🤖 AI Summary
This work investigates how recurrent neural networks (RNNs) spontaneously develop internal planning mechanisms when solving complex, sequential decision-making tasks with irreversible actions—exemplified by Sokoban. Using behavioral analysis, causal modeling of neural dynamics, and systematic evaluation of sequence generalization, we demonstrate that trained LSTM and GRU models implicitly learn causal planning representations capable of anticipating actions up to ~50 steps ahead. We report the first discovery of an emergent “pacing” computation strategy: models periodically re-encode the initial state to extend effective planning horizons, substantially improving solution quality. These planning representations exhibit strong robustness and generalize to out-of-distribution levels far exceeding training complexity.

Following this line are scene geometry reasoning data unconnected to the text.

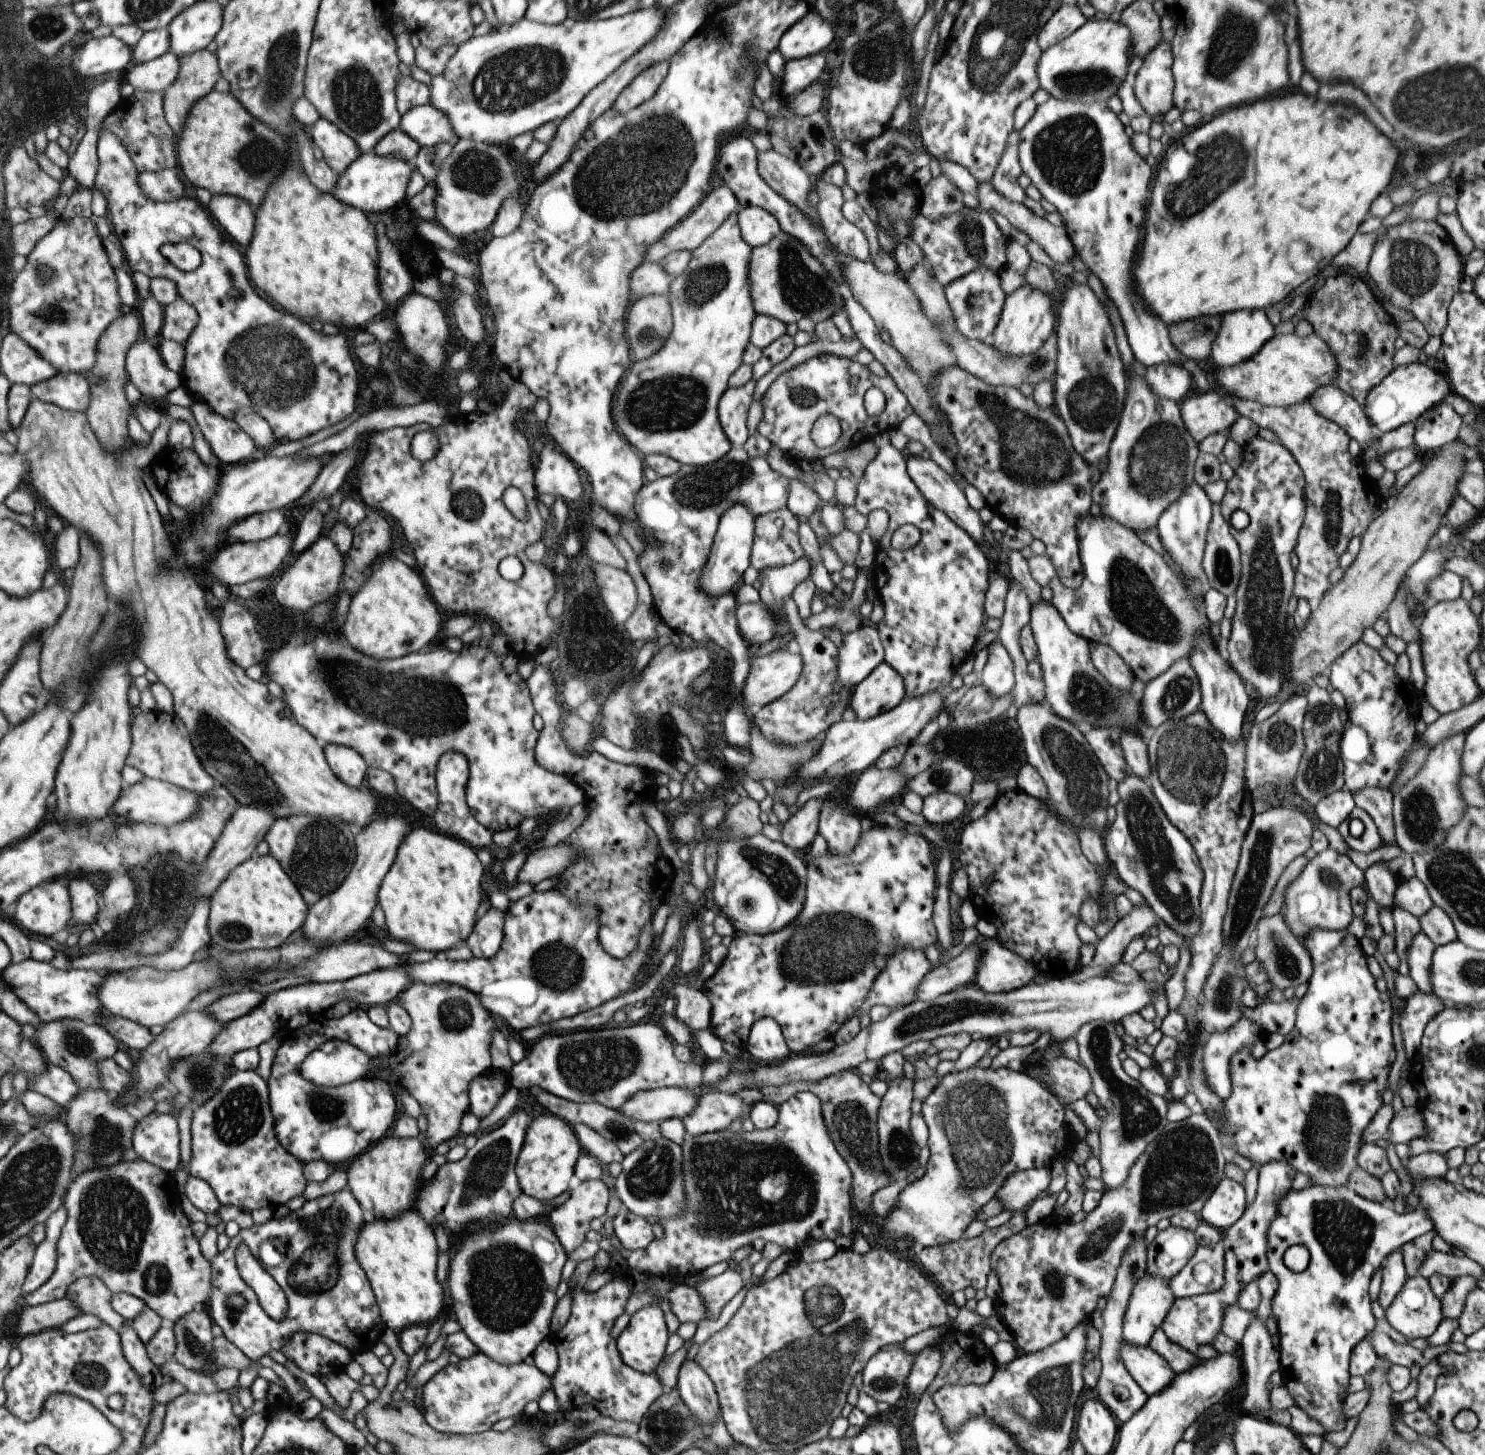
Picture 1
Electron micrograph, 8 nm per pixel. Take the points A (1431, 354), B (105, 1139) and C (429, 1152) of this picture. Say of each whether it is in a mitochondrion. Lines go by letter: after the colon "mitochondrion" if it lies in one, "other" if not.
A: other
B: mitochondrion
C: other

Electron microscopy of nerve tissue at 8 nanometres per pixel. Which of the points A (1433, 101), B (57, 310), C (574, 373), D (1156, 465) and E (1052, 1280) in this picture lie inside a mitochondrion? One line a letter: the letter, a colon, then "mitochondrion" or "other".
A: mitochondrion
B: mitochondrion
C: other
D: mitochondrion
E: mitochondrion

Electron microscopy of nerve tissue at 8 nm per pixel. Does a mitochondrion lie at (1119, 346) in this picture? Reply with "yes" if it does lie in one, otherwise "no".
no

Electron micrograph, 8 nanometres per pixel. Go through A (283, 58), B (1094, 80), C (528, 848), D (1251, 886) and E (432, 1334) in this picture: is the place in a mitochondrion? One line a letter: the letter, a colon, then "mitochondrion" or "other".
A: mitochondrion
B: mitochondrion
C: other
D: mitochondrion
E: other

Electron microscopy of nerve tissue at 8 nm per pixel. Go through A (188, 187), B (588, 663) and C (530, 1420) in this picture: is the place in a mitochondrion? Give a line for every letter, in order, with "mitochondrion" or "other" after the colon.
A: other
B: other
C: other

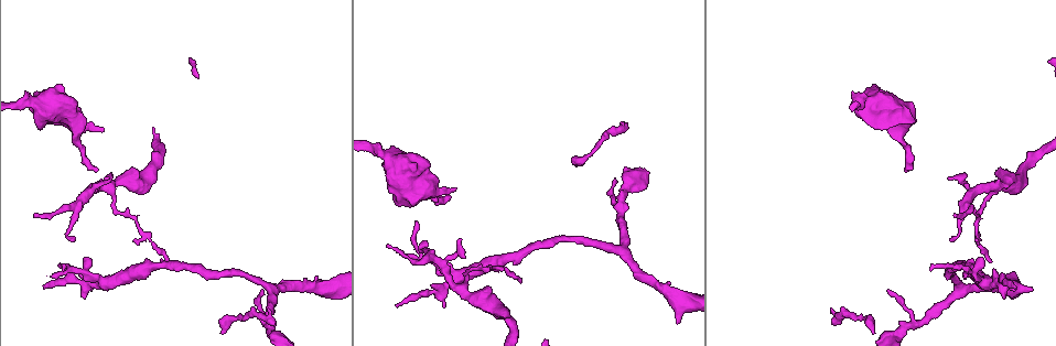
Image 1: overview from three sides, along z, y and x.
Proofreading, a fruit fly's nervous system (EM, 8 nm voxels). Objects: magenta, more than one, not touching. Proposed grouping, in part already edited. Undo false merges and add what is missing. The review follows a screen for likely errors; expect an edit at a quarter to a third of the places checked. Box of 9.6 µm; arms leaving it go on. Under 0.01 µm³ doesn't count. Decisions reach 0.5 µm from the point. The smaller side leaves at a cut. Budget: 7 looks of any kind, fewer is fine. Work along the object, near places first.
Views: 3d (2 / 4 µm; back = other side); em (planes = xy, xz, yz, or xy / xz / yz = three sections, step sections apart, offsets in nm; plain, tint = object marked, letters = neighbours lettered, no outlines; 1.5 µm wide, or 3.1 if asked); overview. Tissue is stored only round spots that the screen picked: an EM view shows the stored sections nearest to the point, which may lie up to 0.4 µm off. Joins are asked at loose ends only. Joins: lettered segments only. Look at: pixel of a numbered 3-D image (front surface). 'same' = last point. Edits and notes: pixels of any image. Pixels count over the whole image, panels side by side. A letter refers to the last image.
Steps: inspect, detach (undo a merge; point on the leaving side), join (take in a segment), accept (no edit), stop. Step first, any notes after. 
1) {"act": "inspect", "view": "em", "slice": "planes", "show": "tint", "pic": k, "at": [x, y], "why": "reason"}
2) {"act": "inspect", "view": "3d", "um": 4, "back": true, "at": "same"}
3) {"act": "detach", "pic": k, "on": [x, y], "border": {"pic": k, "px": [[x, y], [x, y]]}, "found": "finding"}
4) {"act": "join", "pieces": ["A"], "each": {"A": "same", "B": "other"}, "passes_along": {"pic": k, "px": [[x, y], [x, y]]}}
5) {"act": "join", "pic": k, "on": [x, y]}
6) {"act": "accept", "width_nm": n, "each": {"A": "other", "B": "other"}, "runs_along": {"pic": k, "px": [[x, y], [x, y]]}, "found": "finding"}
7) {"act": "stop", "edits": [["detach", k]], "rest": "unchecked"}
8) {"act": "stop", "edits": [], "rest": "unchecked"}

{"act": "inspect", "view": "em", "slice": "planes", "show": "letters", "pic": 1, "at": [1013, 288], "why": "free end"}

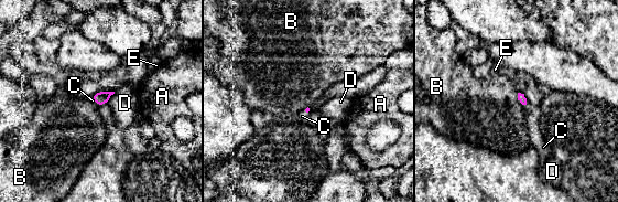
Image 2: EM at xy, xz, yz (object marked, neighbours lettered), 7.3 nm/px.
{"act": "join", "pieces": ["C"], "each": {"A": "other", "B": "other", "C": "same", "D": "other", "E": "other"}, "found": "it goes on there"}

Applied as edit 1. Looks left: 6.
{"act": "inspect", "view": "overview"}

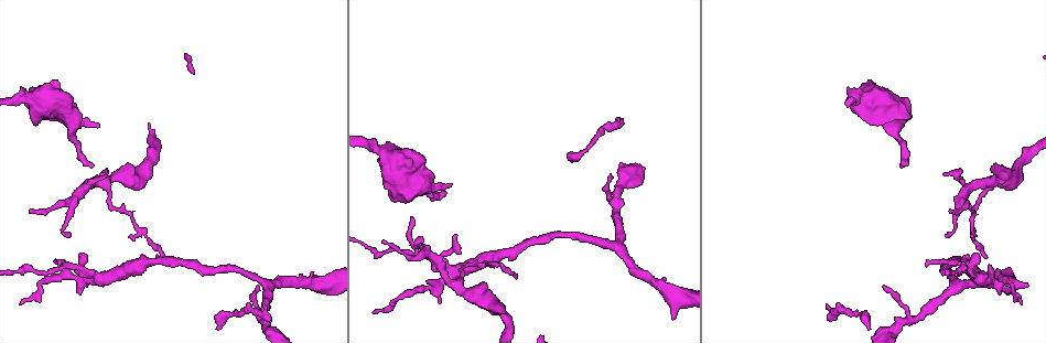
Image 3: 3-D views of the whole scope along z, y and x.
{"act": "inspect", "view": "em", "slice": "planes", "show": "letters", "pic": 3, "at": [381, 241], "why": "free end"}

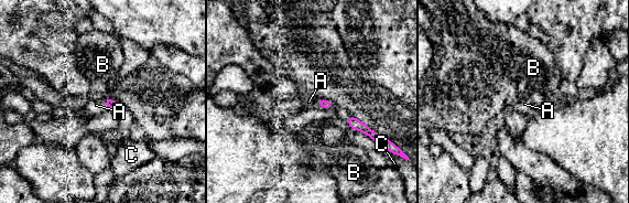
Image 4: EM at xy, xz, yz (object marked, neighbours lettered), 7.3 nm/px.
{"act": "join", "pieces": ["A"], "longest_contact_nm": ["A", 90], "each": {"A": "same", "B": "other", "C": "other"}, "passes_along": {"pic": 4, "px": [[327, 104], [318, 105], [308, 102]]}, "found": "it goes on there"}

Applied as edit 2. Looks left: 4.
{"act": "inspect", "view": "em", "slice": "xz", "step": 4, "show": "letters", "pic": 3, "at": [857, 99], "why": "sudden change in width"}

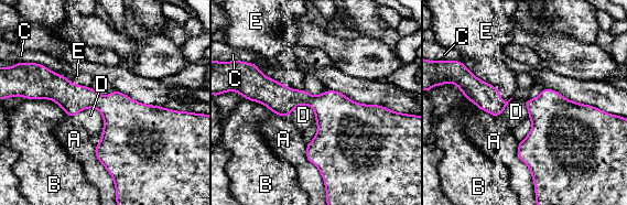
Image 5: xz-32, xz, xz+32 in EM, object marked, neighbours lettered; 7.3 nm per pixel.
{"act": "accept", "width_nm": 240, "each": {"A": "other", "B": "other", "C": "other", "D": "other", "E": "other"}, "found": "one cell here"}

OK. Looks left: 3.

Moreover, planning depth and accuracy dynamically scale with computational budget (i.e., number of inference steps). To foster reproducibility and further research, we publicly release all models and code. This study establishes a novel paradigm for probing and characterizing intrinsic planning capabilities in neural networks.
📝 Abstract
Planning is essential for solving complex tasks, yet the internal mechanisms underlying planning in neural networks remain poorly understood. Building on prior work, we analyze a recurrent neural network (RNN) trained on Sokoban, a challenging puzzle requiring sequential, irreversible decisions. We find that the RNN has a causal plan representation which predicts its future actions about 50 steps in advance. The quality and length of the represented plan increases over the first few steps. We uncover a surprising behavior: the RNN"paces"in cycles to give itself extra computation at the start of a level, and show that this behavior is incentivized by training. Leveraging these insights, we extend the trained RNN to significantly larger, out-of-distribution Sokoban puzzles, demonstrating robust representations beyond the training regime. We open-source our model and code, and believe the neural network's interesting behavior makes it an excellent model organism to deepen our understanding of learned planning.